TASK DETAILS
In the data that follows, how many lines include the string "Boat"? Answer with the number alone.

SUPPLIED MATERIAL

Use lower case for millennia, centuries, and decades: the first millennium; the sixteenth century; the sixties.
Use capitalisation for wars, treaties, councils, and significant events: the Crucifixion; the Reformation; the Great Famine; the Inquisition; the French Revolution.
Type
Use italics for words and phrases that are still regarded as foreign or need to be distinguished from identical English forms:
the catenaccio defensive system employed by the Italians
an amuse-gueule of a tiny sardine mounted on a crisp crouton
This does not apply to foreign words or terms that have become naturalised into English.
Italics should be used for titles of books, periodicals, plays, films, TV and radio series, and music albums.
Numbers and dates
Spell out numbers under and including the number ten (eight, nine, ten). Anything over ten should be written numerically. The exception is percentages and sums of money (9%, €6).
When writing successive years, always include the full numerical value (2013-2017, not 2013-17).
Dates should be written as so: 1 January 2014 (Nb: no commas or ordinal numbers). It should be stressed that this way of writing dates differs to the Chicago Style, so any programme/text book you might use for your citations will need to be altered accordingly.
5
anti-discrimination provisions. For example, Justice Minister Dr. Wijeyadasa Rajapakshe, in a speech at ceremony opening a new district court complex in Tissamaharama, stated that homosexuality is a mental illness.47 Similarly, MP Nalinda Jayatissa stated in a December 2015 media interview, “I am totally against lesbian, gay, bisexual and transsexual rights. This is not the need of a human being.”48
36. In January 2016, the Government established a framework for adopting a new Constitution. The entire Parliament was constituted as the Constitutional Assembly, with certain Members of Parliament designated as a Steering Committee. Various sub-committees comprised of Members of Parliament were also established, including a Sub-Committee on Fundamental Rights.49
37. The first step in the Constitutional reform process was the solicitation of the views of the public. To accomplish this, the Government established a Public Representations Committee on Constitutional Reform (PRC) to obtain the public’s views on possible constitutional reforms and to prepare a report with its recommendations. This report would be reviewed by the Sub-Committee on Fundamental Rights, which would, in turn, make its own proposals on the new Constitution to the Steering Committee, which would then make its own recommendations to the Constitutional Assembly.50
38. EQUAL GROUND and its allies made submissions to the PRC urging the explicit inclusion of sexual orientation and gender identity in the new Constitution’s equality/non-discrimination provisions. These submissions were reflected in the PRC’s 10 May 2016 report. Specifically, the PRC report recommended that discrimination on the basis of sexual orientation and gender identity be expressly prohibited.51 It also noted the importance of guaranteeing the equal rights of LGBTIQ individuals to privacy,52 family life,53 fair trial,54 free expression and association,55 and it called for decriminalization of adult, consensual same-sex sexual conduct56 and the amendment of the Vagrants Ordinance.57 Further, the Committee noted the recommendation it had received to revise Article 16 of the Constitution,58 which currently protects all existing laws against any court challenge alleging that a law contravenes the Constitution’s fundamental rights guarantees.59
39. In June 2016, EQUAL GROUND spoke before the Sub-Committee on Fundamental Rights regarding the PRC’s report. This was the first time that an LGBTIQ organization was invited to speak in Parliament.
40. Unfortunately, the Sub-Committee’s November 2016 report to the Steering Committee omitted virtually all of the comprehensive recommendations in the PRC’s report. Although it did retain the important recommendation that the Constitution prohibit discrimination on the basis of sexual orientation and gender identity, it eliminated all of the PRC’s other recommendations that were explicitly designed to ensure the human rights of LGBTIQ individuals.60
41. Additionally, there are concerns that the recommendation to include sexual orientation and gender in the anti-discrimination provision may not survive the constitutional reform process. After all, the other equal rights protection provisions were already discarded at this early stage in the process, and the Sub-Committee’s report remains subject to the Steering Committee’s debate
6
* * *
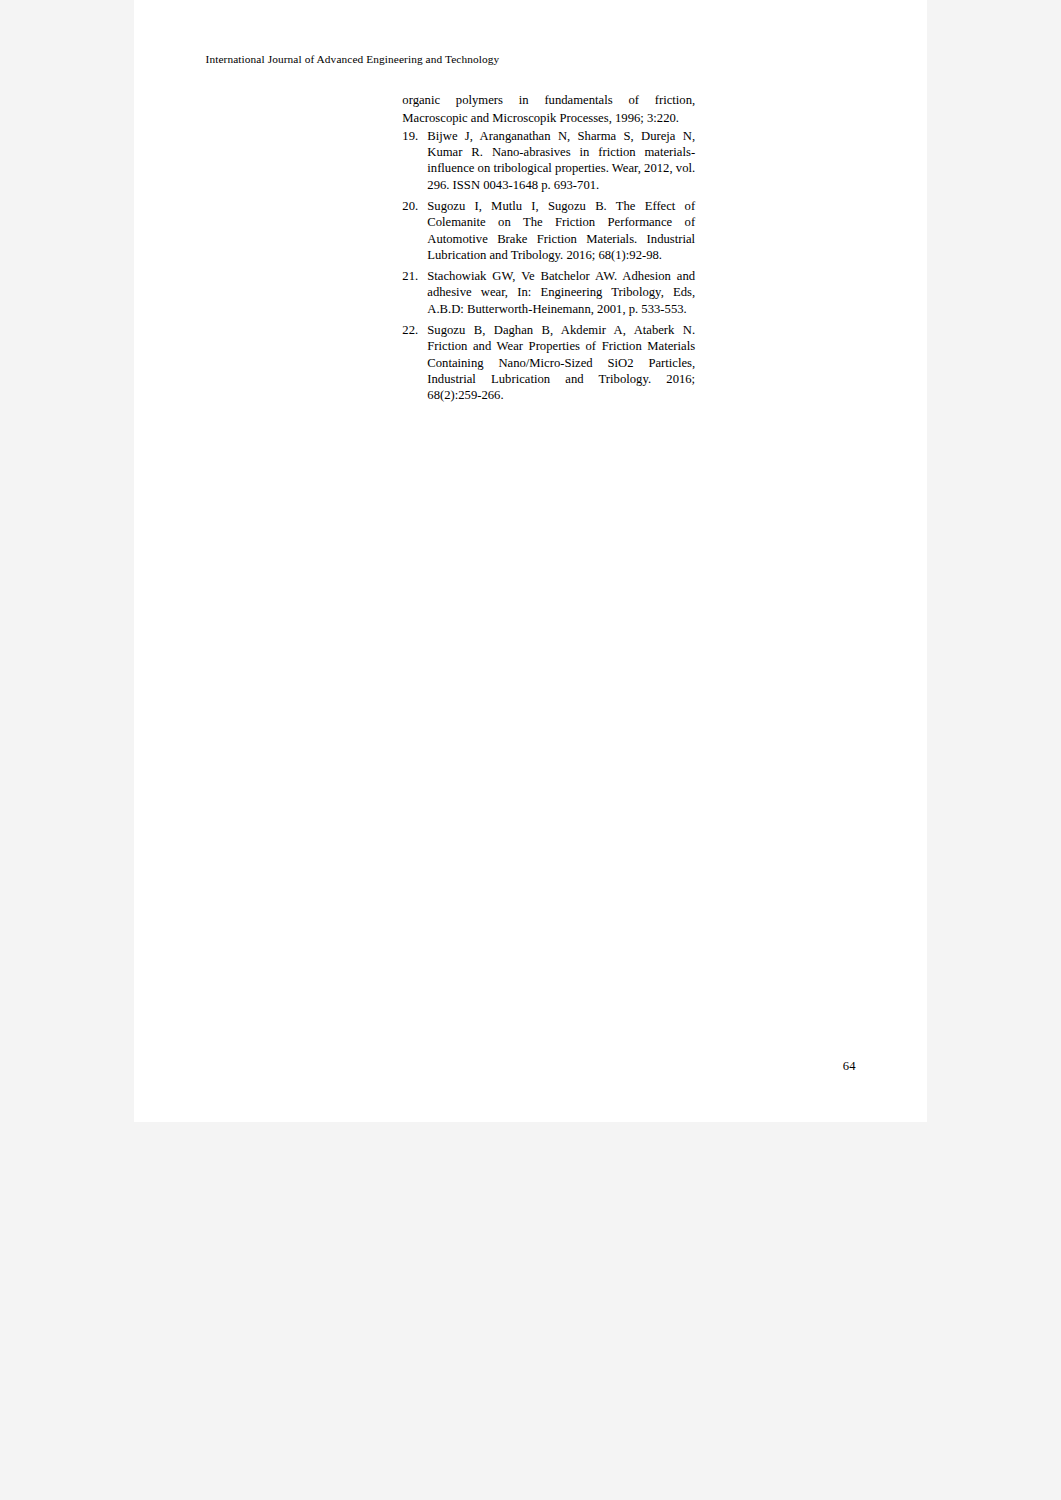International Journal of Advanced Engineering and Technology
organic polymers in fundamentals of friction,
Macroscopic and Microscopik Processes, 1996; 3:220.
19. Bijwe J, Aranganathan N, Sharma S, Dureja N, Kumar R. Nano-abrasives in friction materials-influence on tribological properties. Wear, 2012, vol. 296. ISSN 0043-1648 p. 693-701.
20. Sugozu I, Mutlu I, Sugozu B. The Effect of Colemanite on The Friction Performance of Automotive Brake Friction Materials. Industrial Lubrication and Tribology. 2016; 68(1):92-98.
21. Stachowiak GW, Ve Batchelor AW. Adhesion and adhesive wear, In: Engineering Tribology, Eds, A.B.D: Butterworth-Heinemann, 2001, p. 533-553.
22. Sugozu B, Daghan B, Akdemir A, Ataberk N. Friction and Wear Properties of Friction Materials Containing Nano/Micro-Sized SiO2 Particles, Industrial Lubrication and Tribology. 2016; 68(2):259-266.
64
--
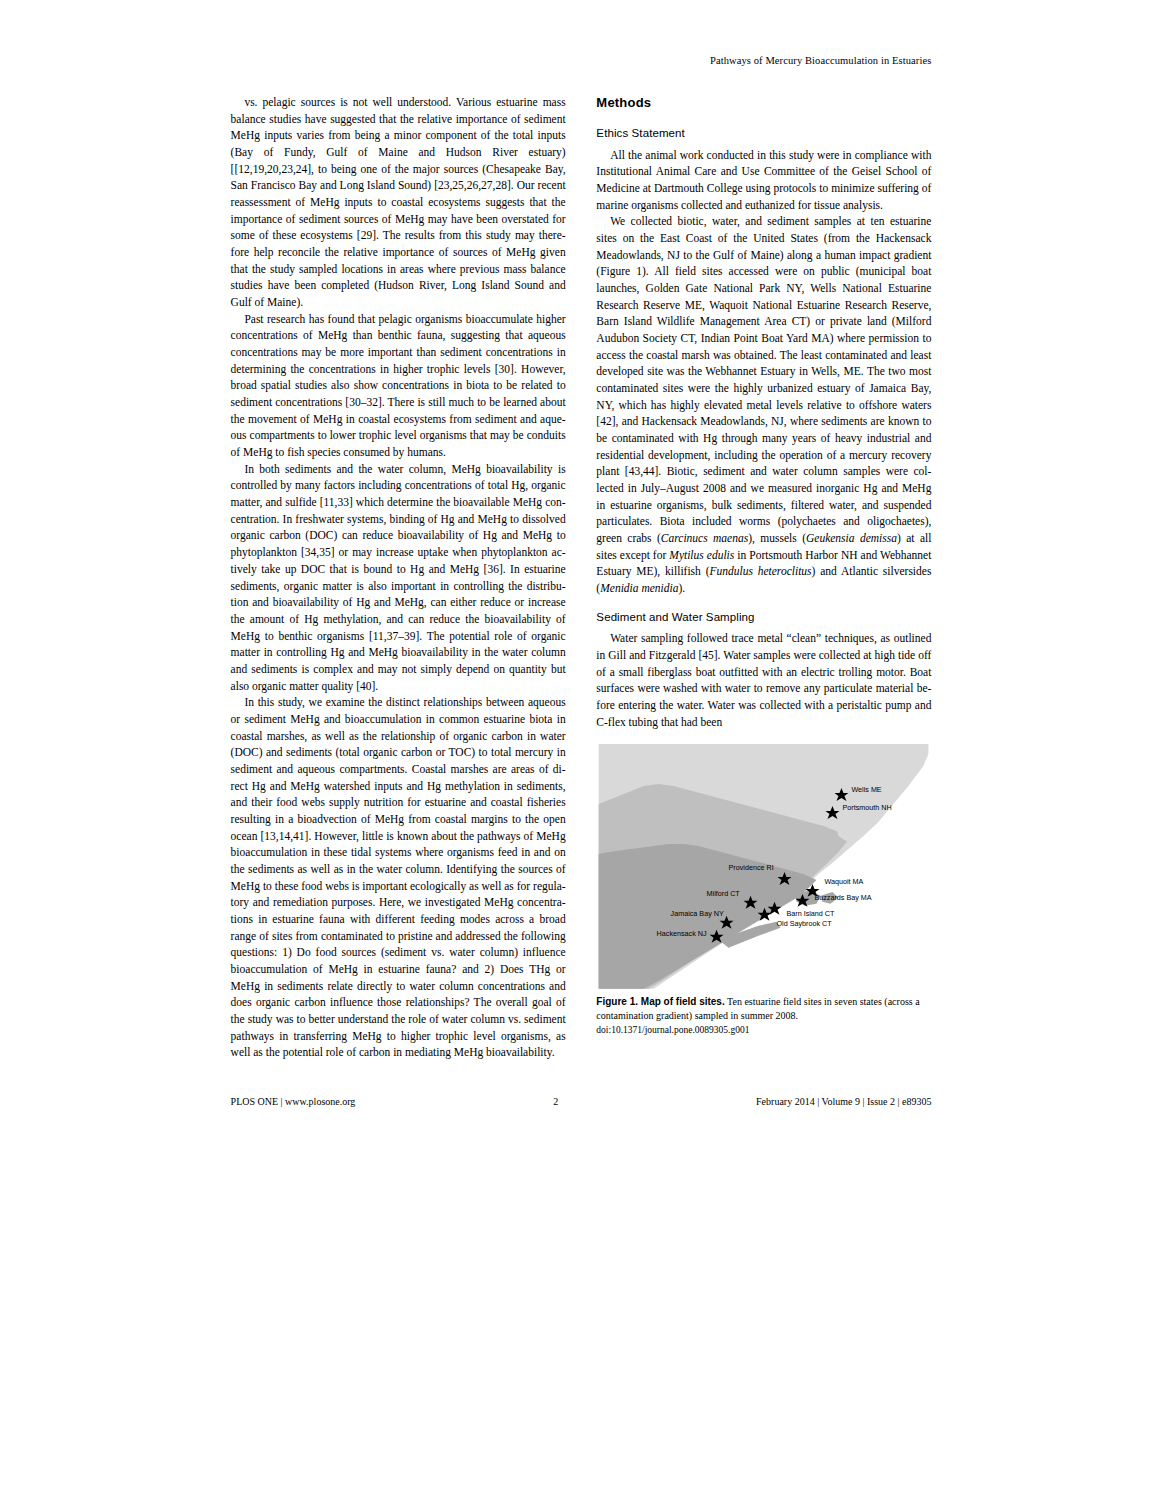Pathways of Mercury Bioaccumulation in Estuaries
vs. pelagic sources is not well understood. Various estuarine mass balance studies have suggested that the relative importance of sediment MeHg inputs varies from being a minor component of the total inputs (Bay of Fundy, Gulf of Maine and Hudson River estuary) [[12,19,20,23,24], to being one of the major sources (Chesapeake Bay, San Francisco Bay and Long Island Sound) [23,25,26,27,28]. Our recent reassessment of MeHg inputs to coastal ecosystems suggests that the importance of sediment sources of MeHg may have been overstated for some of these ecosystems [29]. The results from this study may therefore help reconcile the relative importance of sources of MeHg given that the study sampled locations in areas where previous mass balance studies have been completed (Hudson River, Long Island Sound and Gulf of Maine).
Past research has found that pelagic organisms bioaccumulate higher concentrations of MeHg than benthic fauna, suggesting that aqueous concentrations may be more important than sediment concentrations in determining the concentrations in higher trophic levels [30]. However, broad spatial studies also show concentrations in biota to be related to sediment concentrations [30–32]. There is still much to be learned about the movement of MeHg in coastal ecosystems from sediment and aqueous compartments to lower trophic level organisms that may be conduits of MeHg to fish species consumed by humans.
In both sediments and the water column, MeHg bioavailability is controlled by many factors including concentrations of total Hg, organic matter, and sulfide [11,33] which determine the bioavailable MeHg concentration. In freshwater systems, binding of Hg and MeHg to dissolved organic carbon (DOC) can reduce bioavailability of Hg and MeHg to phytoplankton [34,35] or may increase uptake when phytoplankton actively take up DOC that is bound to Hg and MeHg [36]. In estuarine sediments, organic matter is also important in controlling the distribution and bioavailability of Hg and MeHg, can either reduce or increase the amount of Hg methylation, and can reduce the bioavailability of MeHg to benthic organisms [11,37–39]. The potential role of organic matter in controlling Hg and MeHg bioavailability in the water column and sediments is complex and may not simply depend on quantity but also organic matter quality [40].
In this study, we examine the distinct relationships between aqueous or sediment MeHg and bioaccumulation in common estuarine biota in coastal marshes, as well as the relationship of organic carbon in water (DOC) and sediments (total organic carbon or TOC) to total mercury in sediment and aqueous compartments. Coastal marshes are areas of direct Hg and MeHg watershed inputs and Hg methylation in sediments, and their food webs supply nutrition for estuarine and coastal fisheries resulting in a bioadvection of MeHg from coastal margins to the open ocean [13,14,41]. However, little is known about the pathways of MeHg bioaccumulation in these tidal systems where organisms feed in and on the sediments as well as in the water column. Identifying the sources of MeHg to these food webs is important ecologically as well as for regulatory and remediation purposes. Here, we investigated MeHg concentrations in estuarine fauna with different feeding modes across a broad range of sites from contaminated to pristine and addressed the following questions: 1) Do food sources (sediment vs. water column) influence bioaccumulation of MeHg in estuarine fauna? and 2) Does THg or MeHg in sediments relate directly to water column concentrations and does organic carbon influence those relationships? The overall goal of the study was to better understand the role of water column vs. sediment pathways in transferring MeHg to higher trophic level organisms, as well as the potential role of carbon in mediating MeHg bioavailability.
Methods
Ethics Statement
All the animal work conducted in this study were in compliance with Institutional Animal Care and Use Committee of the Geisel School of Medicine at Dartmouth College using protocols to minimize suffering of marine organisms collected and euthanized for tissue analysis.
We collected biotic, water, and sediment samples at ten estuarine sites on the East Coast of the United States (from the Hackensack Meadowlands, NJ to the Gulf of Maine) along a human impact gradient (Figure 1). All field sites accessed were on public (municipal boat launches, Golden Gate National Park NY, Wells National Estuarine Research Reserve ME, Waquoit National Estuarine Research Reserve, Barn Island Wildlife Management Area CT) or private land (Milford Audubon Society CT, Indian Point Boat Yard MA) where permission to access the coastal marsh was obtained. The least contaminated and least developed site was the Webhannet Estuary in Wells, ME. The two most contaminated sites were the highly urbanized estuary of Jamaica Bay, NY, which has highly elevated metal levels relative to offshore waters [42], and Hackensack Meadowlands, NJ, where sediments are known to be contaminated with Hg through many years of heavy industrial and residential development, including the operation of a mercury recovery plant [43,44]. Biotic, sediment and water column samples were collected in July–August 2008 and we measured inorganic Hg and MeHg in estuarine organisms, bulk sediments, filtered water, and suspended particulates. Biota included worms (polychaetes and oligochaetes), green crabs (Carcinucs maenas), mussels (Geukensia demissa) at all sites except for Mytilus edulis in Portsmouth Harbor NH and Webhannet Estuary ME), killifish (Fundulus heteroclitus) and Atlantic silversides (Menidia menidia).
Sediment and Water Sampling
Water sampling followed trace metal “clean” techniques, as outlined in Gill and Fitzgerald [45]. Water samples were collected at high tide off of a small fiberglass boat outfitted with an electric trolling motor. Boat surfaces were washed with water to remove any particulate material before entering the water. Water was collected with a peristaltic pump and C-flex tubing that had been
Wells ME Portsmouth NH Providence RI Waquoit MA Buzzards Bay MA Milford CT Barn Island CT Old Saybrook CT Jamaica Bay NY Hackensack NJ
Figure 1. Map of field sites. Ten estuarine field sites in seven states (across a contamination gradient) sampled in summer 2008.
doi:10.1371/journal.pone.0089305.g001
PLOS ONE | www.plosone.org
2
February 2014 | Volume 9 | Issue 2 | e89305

EXPECTED ANSWER
2